By a strange coincidence, this mind-bogglingly mixed programme was linked by one tenuous thread: Estonia. The Last Hairy, by Estonian company Oksana Titova & Taavet Janesen S.P.A., is full of weird coincidences: songs from The Sound of Music, a bathtub, footage of a woman doing Tai Chi, shaving foam. Titova, looking bald with her fleshy skullcap, poses like a bejewelled mannequin, or teeters on heels with her skirt held over head, like a lampshade on legs. Dapper-suited Per Parenson joins for a bizarre foxtrot, and finally he turns brain surgeon, slicing into her skull to pull out the tresses tucked beneath. With ear-splitting amplification, lurid images and disjointed logic, it’s like a bad trip that leaves your head feeling hairy on the inside.

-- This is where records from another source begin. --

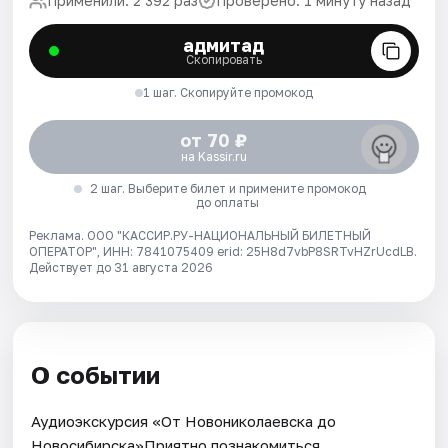
Применили: 2 392 раз
Проверено: 1 минуту назад
адмитад
Скопировать
1 шаг. Скопируйте промокод
от 70 ₽
на Kassir.ru
2 шаг. Выберите билет и примените промокод
до оплаты
Реклама. ООО "КАССИР.РУ-НАЦИОНАЛЬНЫЙ БИЛЕТНЫЙ
ОПЕРАТОР", ИНН: 7841075409 erid: 25H8d7vbP8SRTvHZrUcdLB.
Действует до 31 августа 2026
О событии
Аудиоэкскурсия «От Новониколаевска до
Новосибирска»Приятно познакомиться,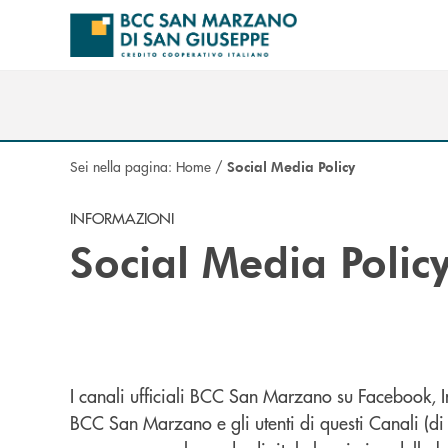
Salta al contenuto principale
Sei nella pagina:
Home
/
Social Media Policy
INFORMAZIONI
Social Media Polic
I canali ufficiali BCC San Marzano su Facebook, In
BCC San Marzano e gli utenti di questi Canali (di 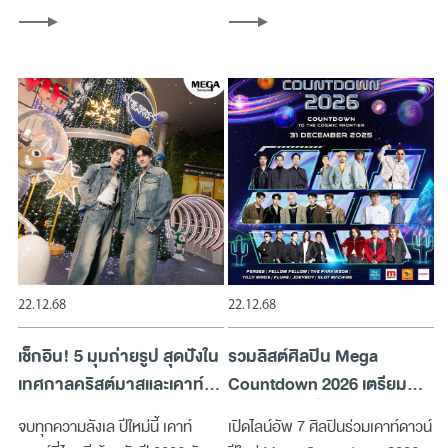
รวมญาติง่าย คัดเฉพาะร้านอาหาร
เสริมโชคลาภ! ปีใหม่นี้ ได้เวลามา
จีนรสชาติระดับภัตตาคาร กลับมา
เลือกของแต่งบ้านรับความเฮง!
กินซ้ำได้ไม่มีเบื่อ
22.12.68
22.12.68
เช็กอิน! 5 มุมถ่ายรูป สุดปังใน
รวมลิสต์ศิลปิน Mega
เทศกาลคริสต์มาสและเคาท์
Countdown 2026 เตรียม
ดาวน์ที่เมกาบางนา
เพลงฮิตไว้กรี๊ดข้ามปี!
จบทุกความลังเล ปีใหม่นี้ เคาท์
เปิดไลน์อัพ 7 ศิลปินร่วมเคาท์ดาวน์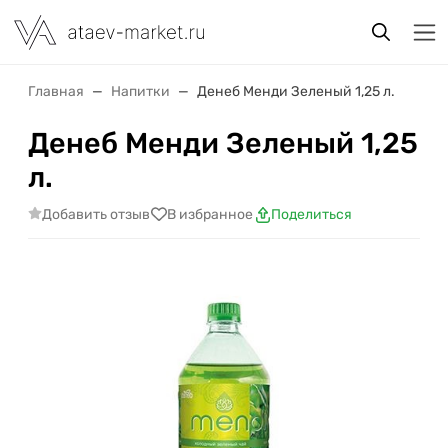
Главная
Напитки
Денеб Менди Зеленый 1,25 л.
Денеб Менди Зеленый 1,25
л.
Добавить отзыв
В избранное
Поделиться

like a bad trip that leaves your head feeling hairy on the inside
Ignore the unedifying programme notes for Ffin Dance’s Flatline (basically the premise of the film Flatliners). Just watch the dance: it’s very well made. Choreographer Susan Lewis can weave satisfyingly rich patterns from a few simple motifs: arching from the floor like a sphinx, arms extending like feelers, soft topples and rolls. To the wintry sonorities of Estonian composer Arvo Pärt, Lewis orchestrates her four dancers in fluid webs of motion – clear enough to follow, yet complex enough to keep you alert. In the best section, the dancers form rows that stir into brooding, restless flurries while a thin black line repeatedly slides down the backcloth like a sinking horizon.

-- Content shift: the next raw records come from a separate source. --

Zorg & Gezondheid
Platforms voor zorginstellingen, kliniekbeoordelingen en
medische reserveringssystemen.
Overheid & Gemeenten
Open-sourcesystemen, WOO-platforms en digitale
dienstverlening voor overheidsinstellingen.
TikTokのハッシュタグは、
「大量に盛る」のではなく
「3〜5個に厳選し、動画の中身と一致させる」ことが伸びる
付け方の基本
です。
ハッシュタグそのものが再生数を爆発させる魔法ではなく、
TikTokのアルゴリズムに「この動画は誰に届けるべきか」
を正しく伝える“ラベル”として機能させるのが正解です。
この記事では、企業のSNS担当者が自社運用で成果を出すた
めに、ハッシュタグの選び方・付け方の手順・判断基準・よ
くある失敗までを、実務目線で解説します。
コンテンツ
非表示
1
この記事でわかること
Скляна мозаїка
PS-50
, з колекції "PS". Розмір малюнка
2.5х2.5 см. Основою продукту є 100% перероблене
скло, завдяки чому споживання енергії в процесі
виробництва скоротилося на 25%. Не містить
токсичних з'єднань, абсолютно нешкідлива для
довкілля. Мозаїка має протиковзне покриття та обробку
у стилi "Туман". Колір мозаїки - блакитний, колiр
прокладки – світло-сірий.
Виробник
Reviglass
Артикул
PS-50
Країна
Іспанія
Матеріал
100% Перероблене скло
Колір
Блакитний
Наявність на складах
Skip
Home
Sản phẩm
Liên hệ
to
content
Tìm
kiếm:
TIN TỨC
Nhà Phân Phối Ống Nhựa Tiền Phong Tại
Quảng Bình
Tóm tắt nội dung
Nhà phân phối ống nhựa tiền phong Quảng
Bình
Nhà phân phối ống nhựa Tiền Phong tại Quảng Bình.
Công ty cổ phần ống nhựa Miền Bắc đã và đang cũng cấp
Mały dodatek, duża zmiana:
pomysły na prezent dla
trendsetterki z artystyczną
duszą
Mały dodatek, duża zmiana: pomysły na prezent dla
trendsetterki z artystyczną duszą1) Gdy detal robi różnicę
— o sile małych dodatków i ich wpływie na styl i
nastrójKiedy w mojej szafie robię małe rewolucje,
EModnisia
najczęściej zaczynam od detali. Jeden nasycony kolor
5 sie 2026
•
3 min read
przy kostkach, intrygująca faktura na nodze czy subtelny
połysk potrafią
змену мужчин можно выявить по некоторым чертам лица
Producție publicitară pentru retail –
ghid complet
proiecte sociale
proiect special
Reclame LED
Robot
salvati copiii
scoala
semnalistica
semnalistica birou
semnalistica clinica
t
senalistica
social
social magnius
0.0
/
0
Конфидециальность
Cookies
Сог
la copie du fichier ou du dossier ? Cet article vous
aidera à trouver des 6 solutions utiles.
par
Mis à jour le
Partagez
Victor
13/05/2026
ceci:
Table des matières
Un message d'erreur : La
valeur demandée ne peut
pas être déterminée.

Temitope Ajose-Cutting’s Say Your Prayers is not nearly strong enough to bear the weight of its theme: domestic violence. Four isolated women shudder, kick, cower and cover up. A voiceover spells out the why (‘his needs must be my priority’, ‘keep him calm’). The join-the-dots choreography – flails for entrapment, bops for enjoyment, slumps for resignation – uses a clichéd soundtrack (rock, bedsit dirges, a touch of Arvo Pärt) for emotional support. The set design, though, shows real promise.